Все смеются, а Стёпка мотает головой:
– Нет! Всё равно они есть!
– Возможно, – соглашается Евгений Серафимович. – Да только добро ли от них быть может. Это ведь поопаснее Лешего, может статься… Да и потом, не рано ли мы на другие планеты замахиваемся? На своей, Стёпа, на своей дел ещё невпроворот, что не токмо твоему, но и многим последующим поколениям за глаза хватит. Порядок ведь нужно с собственного дома наводить. На своей планете, прежде чем во Вселенной. А того не будет, покуда столько войн кругом и столько неравенства. На своей земле, прежде чем в иных странах. Ибо нельзя принести благо соседу, когда в своём хозяйстве разруха. Хотя иной сосед твоей разрухе порадуется прежде всего… А, вообще же, нельзя наводить порядок нигде, не имея его в собственных душах, не содержа в нём мысли свои. Запомните это, дети. Прежде чем других поучать, научись сам. И тогда тебя послушают! А в душах наших столько намешано, что до порядка далече… И чем раньше человек поймёт всё это, тем ему лучше будет.

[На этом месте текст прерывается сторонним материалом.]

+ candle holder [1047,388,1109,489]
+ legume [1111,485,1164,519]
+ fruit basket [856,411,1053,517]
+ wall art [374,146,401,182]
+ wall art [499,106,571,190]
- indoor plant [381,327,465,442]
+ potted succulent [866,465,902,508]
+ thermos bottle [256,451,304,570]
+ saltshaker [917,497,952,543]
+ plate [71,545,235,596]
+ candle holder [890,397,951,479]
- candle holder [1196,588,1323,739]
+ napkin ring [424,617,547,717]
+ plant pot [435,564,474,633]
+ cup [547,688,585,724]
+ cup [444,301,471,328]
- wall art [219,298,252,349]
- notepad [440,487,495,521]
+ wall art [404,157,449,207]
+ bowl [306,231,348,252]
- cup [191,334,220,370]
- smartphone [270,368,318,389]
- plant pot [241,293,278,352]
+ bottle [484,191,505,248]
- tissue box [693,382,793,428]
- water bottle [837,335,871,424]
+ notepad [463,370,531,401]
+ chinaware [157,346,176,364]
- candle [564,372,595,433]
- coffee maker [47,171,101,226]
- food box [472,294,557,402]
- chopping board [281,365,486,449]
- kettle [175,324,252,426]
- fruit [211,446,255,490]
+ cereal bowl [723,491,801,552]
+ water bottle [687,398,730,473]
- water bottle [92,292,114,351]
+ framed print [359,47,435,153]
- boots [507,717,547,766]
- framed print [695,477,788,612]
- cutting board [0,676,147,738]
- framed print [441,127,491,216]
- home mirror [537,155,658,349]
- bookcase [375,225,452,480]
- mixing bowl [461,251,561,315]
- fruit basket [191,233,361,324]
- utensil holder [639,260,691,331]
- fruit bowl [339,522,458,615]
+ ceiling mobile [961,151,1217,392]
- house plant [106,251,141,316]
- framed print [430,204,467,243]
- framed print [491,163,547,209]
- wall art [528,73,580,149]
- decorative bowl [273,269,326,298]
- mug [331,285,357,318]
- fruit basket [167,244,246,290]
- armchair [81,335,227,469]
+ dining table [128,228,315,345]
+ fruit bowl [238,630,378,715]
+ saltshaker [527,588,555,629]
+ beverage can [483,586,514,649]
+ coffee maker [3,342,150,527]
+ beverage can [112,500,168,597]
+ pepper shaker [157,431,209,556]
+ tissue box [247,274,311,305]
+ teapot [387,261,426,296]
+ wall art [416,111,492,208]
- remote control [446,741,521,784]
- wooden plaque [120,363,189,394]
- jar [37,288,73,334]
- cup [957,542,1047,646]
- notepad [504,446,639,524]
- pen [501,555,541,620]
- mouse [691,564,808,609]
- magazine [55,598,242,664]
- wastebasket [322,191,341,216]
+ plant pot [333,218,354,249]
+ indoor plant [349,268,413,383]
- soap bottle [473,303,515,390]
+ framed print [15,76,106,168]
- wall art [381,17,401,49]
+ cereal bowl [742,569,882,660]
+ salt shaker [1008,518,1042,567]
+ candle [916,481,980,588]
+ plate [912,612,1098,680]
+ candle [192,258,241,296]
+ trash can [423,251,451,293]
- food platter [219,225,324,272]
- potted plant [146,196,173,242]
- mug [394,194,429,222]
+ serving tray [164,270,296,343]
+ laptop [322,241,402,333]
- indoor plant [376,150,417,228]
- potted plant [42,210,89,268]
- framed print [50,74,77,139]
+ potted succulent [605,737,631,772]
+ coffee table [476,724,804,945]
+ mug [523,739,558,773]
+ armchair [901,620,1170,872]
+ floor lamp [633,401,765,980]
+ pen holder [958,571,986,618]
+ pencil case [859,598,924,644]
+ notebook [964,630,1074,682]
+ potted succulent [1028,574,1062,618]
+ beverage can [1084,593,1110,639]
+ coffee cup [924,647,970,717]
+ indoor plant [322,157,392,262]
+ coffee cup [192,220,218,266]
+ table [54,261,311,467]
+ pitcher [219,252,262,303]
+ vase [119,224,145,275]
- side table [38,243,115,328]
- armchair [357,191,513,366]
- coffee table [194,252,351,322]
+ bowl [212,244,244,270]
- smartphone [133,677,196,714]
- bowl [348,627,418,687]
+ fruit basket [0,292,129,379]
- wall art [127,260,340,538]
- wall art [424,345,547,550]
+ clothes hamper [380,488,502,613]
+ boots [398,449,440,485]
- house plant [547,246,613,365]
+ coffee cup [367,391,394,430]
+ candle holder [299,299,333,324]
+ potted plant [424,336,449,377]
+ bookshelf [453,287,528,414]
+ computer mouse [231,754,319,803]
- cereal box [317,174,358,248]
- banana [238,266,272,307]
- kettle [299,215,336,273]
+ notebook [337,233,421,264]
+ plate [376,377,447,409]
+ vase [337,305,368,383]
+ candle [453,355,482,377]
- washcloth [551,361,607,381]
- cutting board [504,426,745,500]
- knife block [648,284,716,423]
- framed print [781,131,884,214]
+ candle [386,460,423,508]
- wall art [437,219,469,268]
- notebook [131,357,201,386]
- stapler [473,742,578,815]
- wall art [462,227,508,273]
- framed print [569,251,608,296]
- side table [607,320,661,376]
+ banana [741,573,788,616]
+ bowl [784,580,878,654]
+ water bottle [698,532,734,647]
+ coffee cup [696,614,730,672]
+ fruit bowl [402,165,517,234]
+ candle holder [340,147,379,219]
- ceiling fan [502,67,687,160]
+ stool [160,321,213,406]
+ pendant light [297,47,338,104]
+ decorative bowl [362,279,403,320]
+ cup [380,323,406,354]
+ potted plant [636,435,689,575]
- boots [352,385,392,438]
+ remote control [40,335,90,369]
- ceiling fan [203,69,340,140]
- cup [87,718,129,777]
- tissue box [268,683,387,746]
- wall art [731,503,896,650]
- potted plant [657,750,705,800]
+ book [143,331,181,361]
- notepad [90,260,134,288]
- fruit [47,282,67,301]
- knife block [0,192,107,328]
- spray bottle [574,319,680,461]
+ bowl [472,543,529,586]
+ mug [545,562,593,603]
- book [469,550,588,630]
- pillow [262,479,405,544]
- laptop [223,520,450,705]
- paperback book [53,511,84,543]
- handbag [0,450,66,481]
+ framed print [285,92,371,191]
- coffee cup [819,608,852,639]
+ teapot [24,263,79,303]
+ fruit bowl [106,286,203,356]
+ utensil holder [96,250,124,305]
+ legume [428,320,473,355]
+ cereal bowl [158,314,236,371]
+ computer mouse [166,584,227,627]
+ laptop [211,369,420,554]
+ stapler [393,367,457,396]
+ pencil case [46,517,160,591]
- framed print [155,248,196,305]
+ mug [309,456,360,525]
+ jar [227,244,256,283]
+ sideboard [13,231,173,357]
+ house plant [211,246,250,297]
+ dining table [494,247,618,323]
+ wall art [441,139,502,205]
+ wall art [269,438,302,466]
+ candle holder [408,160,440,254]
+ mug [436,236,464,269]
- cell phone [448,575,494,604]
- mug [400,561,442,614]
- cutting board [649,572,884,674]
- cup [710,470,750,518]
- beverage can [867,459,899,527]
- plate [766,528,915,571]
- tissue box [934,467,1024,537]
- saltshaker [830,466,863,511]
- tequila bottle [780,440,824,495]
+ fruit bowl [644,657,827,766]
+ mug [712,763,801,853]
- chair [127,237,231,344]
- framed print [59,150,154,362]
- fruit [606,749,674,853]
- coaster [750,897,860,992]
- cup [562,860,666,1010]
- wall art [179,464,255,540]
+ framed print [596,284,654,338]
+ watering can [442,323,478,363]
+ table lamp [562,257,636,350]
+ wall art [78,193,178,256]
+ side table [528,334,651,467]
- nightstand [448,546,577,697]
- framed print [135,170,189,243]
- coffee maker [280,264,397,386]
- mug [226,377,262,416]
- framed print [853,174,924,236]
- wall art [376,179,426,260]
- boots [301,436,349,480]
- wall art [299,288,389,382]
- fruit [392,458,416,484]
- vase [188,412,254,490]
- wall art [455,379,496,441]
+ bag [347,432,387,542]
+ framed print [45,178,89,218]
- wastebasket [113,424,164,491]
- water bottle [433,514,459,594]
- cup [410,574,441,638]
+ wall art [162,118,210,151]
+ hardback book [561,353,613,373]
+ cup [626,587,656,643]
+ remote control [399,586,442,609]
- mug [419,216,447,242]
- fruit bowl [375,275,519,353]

Юная душа мягка и податлива, как воск. Это почва благодатная для любого семя. И от того, что заложено было в детстве, будет зависеть, каков человек станет, когда вырастет. А уж, когда вырастет, не получив доброго семя, так душа его закороствеет, иссушится, станет непригодной для произрастания из неё чего-либо. Как из твёрдой почвы ничему не расти, так и из ожесточившейся души человека. Чтобы, такая почва начала плодоносить, нужно разрыхлить её, разбередить, и только тогда она вновь станет способной принять то или иное семя. Но что может разбередить закованную в панцирь душу? Только сильнейшее потрясение! А оно есть страдание! А потому берегите ваши души с самых младых лет…
– А каков самый страшный порок? – задумчиво спрашивает Полина.
– Все пороки страшны, но, по мне, так зависть страшней остальных. Зависть – это болезнь, разрушающая прежде всего нас самих, причиняющая боль нам, порождающая и злобу, и гнев, питающая гордыню и тщеславие. Ведь подумайте: вот, мой сосед, он работает, и его хозяйство процветает, и поля его плодоносят, и скот его тучен, и дом его крепок. Порадуйся за него! Порадуйся за своего соседа! Так нет! Мы завидуем и от того желаем ему разорения. Пусть и скот его передохнет, и дом сгорит, только бы жил он беднее моего. Чтобы мне не обидно было. Ведь иным из нас чужая бедность и горе в утешение. Пусть мне худа, но ему хуже моего. И тому радуемся! Да как же так можно?! Страшен грех зависти, ибо он может и до самого ужасного преступления довести человека. Запомните, дети: не завидуйте никому и никогда в жизни вашей и сами тогда счастливее будете!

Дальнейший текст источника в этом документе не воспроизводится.